• **WHAT THE TASK ASKS**
Transcribe each line of the records below exactly, excluding any embedded images.

• **DATA PROVIDED**
···

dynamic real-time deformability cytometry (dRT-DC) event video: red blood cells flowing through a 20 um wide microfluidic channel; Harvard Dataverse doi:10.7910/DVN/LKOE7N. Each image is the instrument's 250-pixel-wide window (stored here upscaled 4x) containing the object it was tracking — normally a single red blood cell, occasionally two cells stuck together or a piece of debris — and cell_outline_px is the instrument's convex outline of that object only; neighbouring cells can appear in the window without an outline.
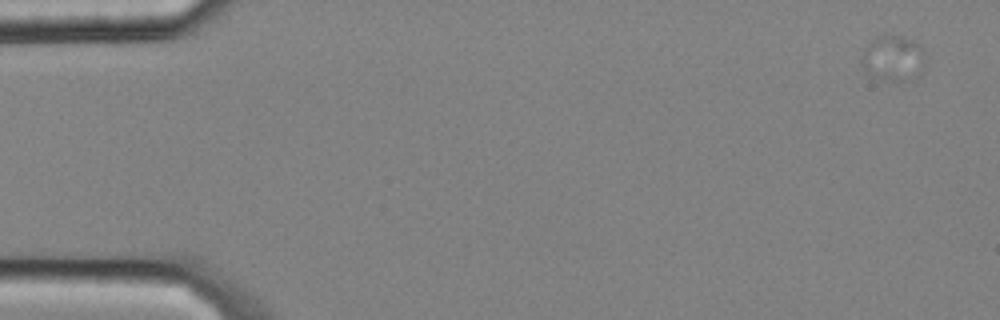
{"species": "common noctule bat (a hibernating species)", "species_latin": "Nyctalus noctula", "temperature_condition": "cold", "stored_images_in_passage": 5, "camera_frame_rate_fps": 3000, "um_per_image_px": 0.085, "animal": {"sex": "male", "body_mass_g": 20.4}, "frame": {"image": 1, "passage_image": 1, "time_ms": 0.0, "image_size_px": [1000, 320], "cell_outline_px": [[920, 48], [900, 80], [876, 80], [868, 76], [860, 64], [860, 60], [864, 48], [876, 36], [900, 36], [912, 40]], "centroid_in_image_um": [75.5, 4.87], "position_along_channel_um": 9.5, "area_um2": 14.39}}
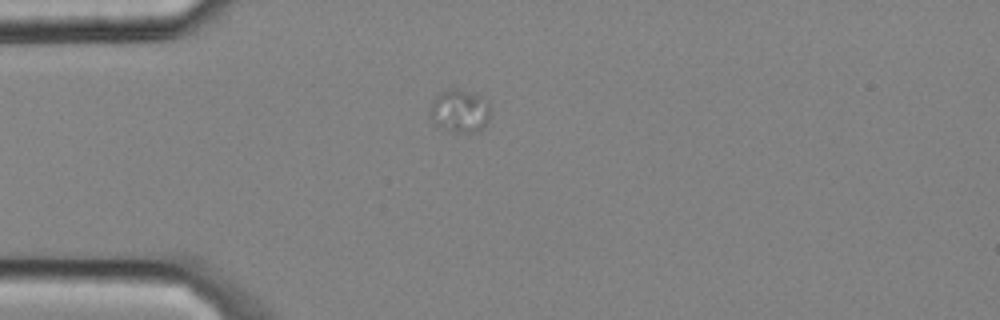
{"frame": {"image": 2, "passage_image": 4, "time_ms": 1.0, "image_size_px": [1000, 320], "cell_outline_px": [[488, 120], [484, 128], [480, 132], [456, 132], [440, 128], [432, 124], [428, 112], [432, 100], [440, 92], [448, 88], [456, 88], [480, 96], [488, 100]], "centroid_in_image_um": [39.02, 9.45], "position_along_channel_um": 46.0, "area_um2": 15.43}}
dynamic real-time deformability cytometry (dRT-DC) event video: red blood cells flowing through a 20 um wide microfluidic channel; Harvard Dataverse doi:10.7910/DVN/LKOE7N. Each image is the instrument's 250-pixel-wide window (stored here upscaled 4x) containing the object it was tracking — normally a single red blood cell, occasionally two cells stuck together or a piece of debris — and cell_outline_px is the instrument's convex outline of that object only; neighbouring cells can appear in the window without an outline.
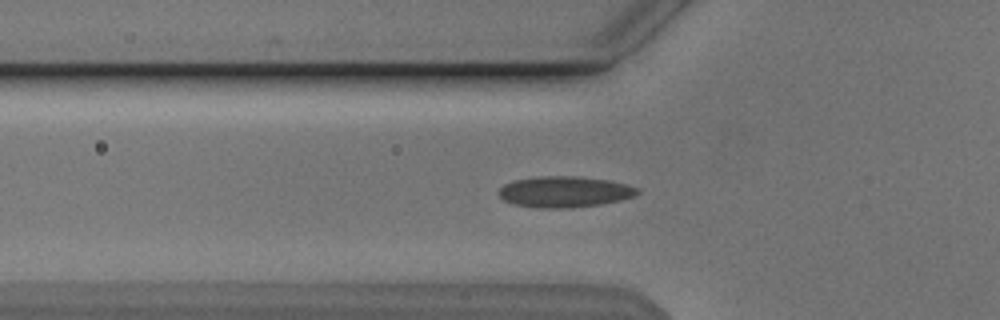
{"species": "Egyptian fruit bat (a non-hibernating species)", "species_latin": "Rousettus aegyptiacus", "temperature_condition": "cold", "stored_images_in_passage": 48, "camera_frame_rate_fps": 3000, "um_per_image_px": 0.085, "animal": {"sex": "male"}, "frame": {"image": 1, "passage_image": 12, "time_ms": 3.667, "image_size_px": [1000, 320], "cell_outline_px": [[640, 192], [632, 196], [620, 200], [600, 204], [572, 208], [536, 208], [512, 204], [504, 200], [496, 192], [504, 184], [516, 180], [536, 176], [576, 176], [608, 180], [628, 184], [640, 188]], "centroid_in_image_um": [47.97, 16.3], "position_along_channel_um": 77.8, "area_um2": 25.26}}
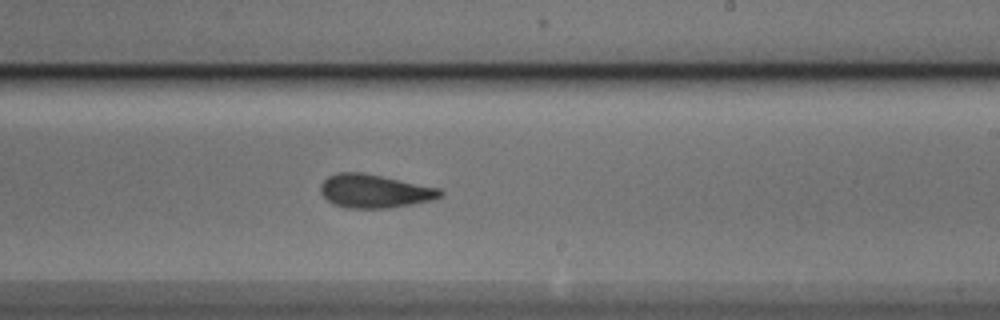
{"frame": {"image": 2, "passage_image": 26, "time_ms": 8.333, "image_size_px": [1000, 320], "cell_outline_px": [[444, 196], [432, 200], [412, 204], [388, 208], [348, 208], [332, 204], [320, 192], [320, 184], [328, 176], [336, 172], [360, 172], [440, 188], [444, 192]], "centroid_in_image_um": [31.83, 16.25], "position_along_channel_um": 257.2, "area_um2": 23.35}}
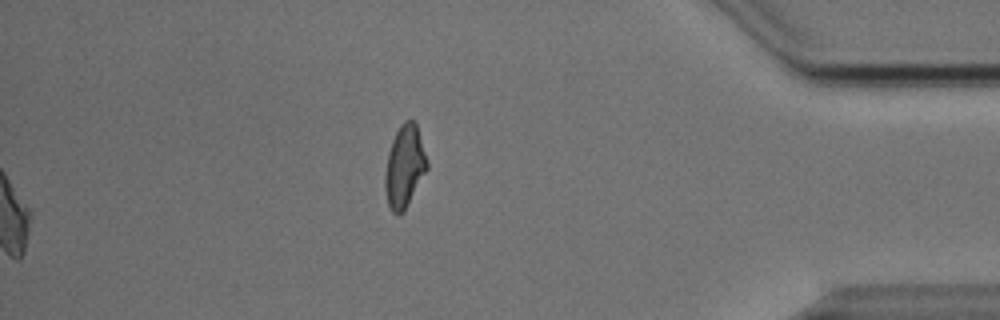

···

• **EXERCISE RESPONSE**
dynamic real-time deformability cytometry (dRT-DC) event video: red blood cells flowing through a 20 um wide microfluidic channel; Harvard Dataverse doi:10.7910/DVN/LKOE7N. Each image is the instrument's 250-pixel-wide window (stored here upscaled 4x) containing the object it was tracking — normally a single red blood cell, occasionally two cells stuck together or a piece of debris — and cell_outline_px is the instrument's convex outline of that object only; neighbouring cells can appear in the window without an outline.
{"species": "common noctule bat (a hibernating species)", "species_latin": "Nyctalus noctula", "temperature_condition": "cold", "stored_images_in_passage": 5, "camera_frame_rate_fps": 3000, "um_per_image_px": 0.085, "animal": {"sex": "male", "body_mass_g": 20.4}, "frame": {"image": 1, "passage_image": 1, "time_ms": 0.0, "image_size_px": [1000, 320], "cell_outline_px": [[920, 48], [900, 80], [876, 80], [868, 76], [860, 64], [860, 60], [864, 48], [876, 36], [900, 36], [912, 40]], "centroid_in_image_um": [75.5, 4.87], "position_along_channel_um": 9.5, "area_um2": 14.39}}
{"frame": {"image": 2, "passage_image": 4, "time_ms": 1.0, "image_size_px": [1000, 320], "cell_outline_px": [[488, 120], [484, 128], [480, 132], [456, 132], [440, 128], [432, 124], [428, 112], [432, 100], [440, 92], [448, 88], [456, 88], [480, 96], [488, 100]], "centroid_in_image_um": [39.02, 9.45], "position_along_channel_um": 46.0, "area_um2": 15.43}}
dynamic real-time deformability cytometry (dRT-DC) event video: red blood cells flowing through a 20 um wide microfluidic channel; Harvard Dataverse doi:10.7910/DVN/LKOE7N. Each image is the instrument's 250-pixel-wide window (stored here upscaled 4x) containing the object it was tracking — normally a single red blood cell, occasionally two cells stuck together or a piece of debris — and cell_outline_px is the instrument's convex outline of that object only; neighbouring cells can appear in the window without an outline.
{"species": "Egyptian fruit bat (a non-hibernating species)", "species_latin": "Rousettus aegyptiacus", "temperature_condition": "cold", "stored_images_in_passage": 48, "camera_frame_rate_fps": 3000, "um_per_image_px": 0.085, "animal": {"sex": "male"}, "frame": {"image": 1, "passage_image": 12, "time_ms": 3.667, "image_size_px": [1000, 320], "cell_outline_px": [[640, 192], [632, 196], [620, 200], [600, 204], [572, 208], [536, 208], [512, 204], [504, 200], [496, 192], [504, 184], [516, 180], [536, 176], [576, 176], [608, 180], [628, 184], [640, 188]], "centroid_in_image_um": [47.97, 16.3], "position_along_channel_um": 77.8, "area_um2": 25.26}}
{"frame": {"image": 2, "passage_image": 26, "time_ms": 8.333, "image_size_px": [1000, 320], "cell_outline_px": [[444, 196], [432, 200], [412, 204], [388, 208], [348, 208], [332, 204], [320, 192], [320, 184], [328, 176], [336, 172], [360, 172], [440, 188], [444, 192]], "centroid_in_image_um": [31.83, 16.25], "position_along_channel_um": 257.2, "area_um2": 23.35}}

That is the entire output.